Certamente Limite não é um filme comercial no sentido próprio do termo. Nunca foi, inclusive, exibido comercialmente. Mario Peixoto, diante da reação negativa da crítica, à sessão inaugural, promovido pelo Chaplin Club, no Capitólio, a 4 de maio de 1931, desistiu de explorá-lo comercialmente. O rompimento comercial é simbólico, como simbólica foi sua realização, executado sem recurso a nenhuma firma: o único profissional, no sentido estrito, era Edgar Brazil que, mesmo assim, era quase um estreante. Esse filme perfeito e magistral nasceu e viveu liberto de todas e quaisquer injunções estranhas ao próprio desejo de realizá-lo. Foi pensado e realizado apenas como Cinema.

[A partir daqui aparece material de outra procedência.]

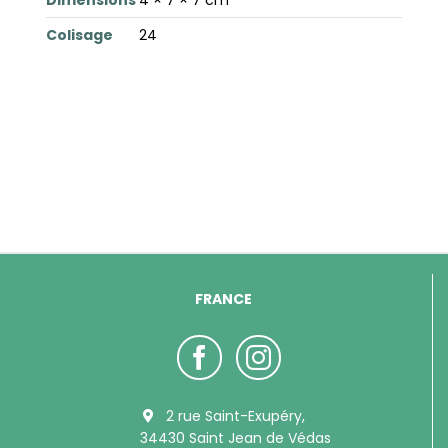
Colisage
24
FRANCE
2 rue Saint-Exupéry,
34430 Saint Jean de Védas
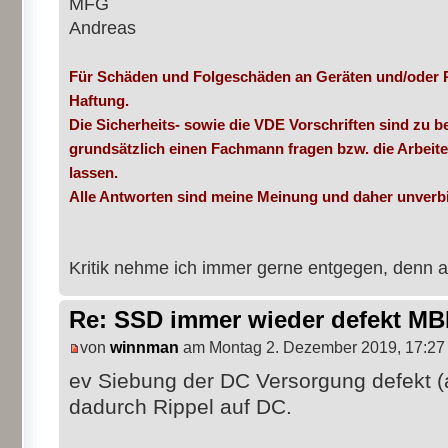
MFG
Andreas
Für Schäden und Folgeschäden an Geräten und/oder 
Haftung.
Die Sicherheits- sowie die VDE Vorschriften sind zu be
grundsätzlich einen Fachmann fragen bzw. die Arbeit
lassen.
Alle Antworten sind meine Meinung und daher unverbi
Kritik nehme ich immer gerne entgegen, denn a
Re: SSD immer wieder defekt M
von
winnman
am Montag 2. Dezember 2019, 17:27
ev Siebung der DC Versorgung defekt (
dadurch Rippel auf DC.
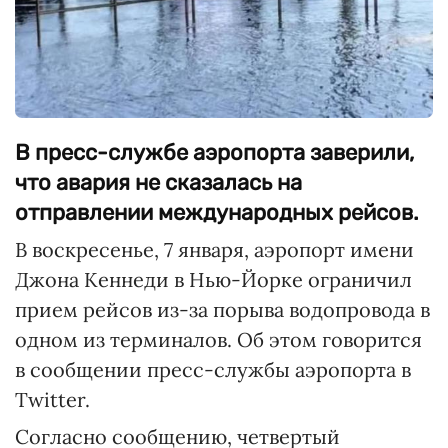
В пресс-службе аэропорта заверили,
что авария не сказалась на
отправлении международных рейсов.
В воскресенье, 7 января, аэропорт имени
Джона Кеннеди в Нью-Йорке ограничил
прием рейсов из-за порыва водопровода в
одном из терминалов. Об этом говорится
в сообщении пресс-службы аэропорта в
Twitter.
Согласно сообщению, четвертый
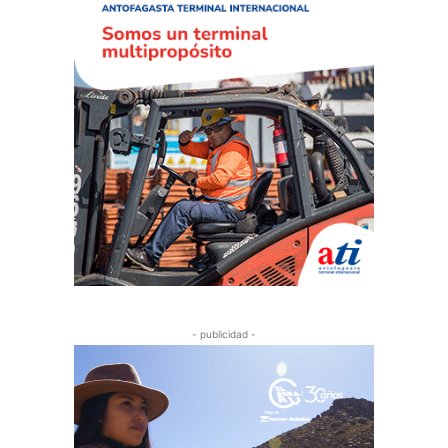
- publicidad -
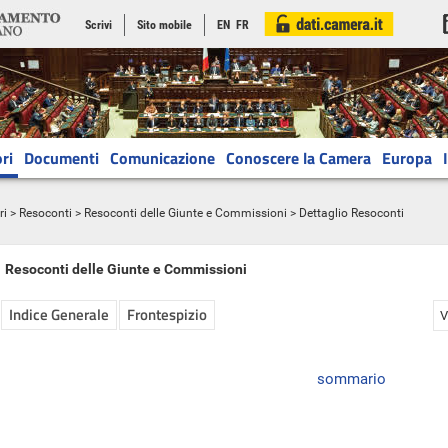
Scrivi
Sito mobile
EN
FR
ri
Documenti
Comunicazione
Conoscere la Camera
Europa
ri
>
Resoconti
>
Resoconti delle Giunte e Commissioni
> Dettaglio Resoconti
Resoconti delle Giunte e Commissioni
Indice Generale
Frontespizio
V
sommario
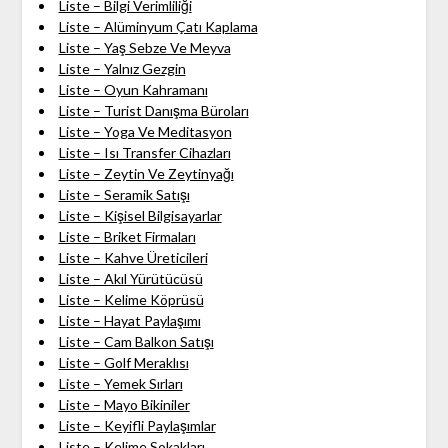
Liste – Bilgi Verimliliği
Liste – Alüminyum Çatı Kaplama
Liste – Yaş Sebze Ve Meyva
Liste – Yalnız Gezgin
Liste – Oyun Kahramanı
Liste – Turist Danışma Büroları
Liste – Yoga Ve Meditasyon
Liste – Isı Transfer Cihazları
Liste – Zeytin Ve Zeytinyağı
Liste – Seramik Satışı
Liste – Kişisel Bilgisayarlar
Liste – Briket Firmaları
Liste – Kahve Üreticileri
Liste – Akıl Yürütücüsü
Liste – Kelime Köprüsü
Liste – Hayat Paylaşımı
Liste – Cam Balkon Satışı
Liste – Golf Meraklısı
Liste – Yemek Sırları
Liste – Mayo Bikiniler
Liste – Keyifli Paylaşımlar
Liste – Kelime Sokakları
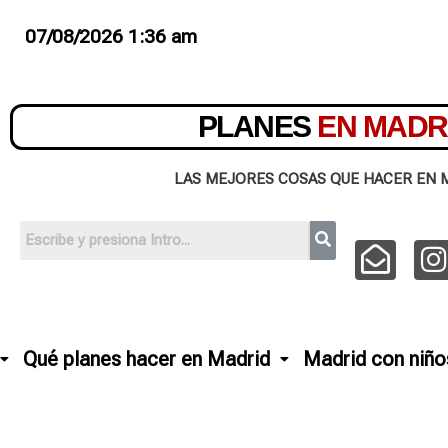
07/08/2026 1:36 am
PLANES
EN MADR
LAS MEJORES COSAS QUE HACER EN 
Qué planes hacer en Madrid
Madrid con niño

Meio século depois de concluído, Limite confirma a impressão de universalidade, que sempre provocou, despertando igual entusiasmo e admiração em platéias do Rio, Nova Iorque, Berlim e Veneza. Filme brasileiro, Limite transborda os contornos de ser brasileiro para ser universal – como o filme de Eisenstein no México, Dovjenko na Ucrânia, de Flaherty na ilha da Aram, no canal da Irlanda. Esse filme que não envelhece nem cativa, sendo brasileiro, pelo exotique é visto como se o Silencioso não tivesse morrido — só Chaplin consegue a mesma coisa. Limite está em casa em qualquer parte do mundo — como esteve em 1931 no Rio, durante anos no Salão Nobre da Faculdade Nacional de Filosofia, na Sala Funarte, no Museu de Arte Moderna de Nova Iorque — e agora em Berlim e no Lido de Veneza. E como estará daqui a muitos anos em qualquer parte do mundo em que for projetado.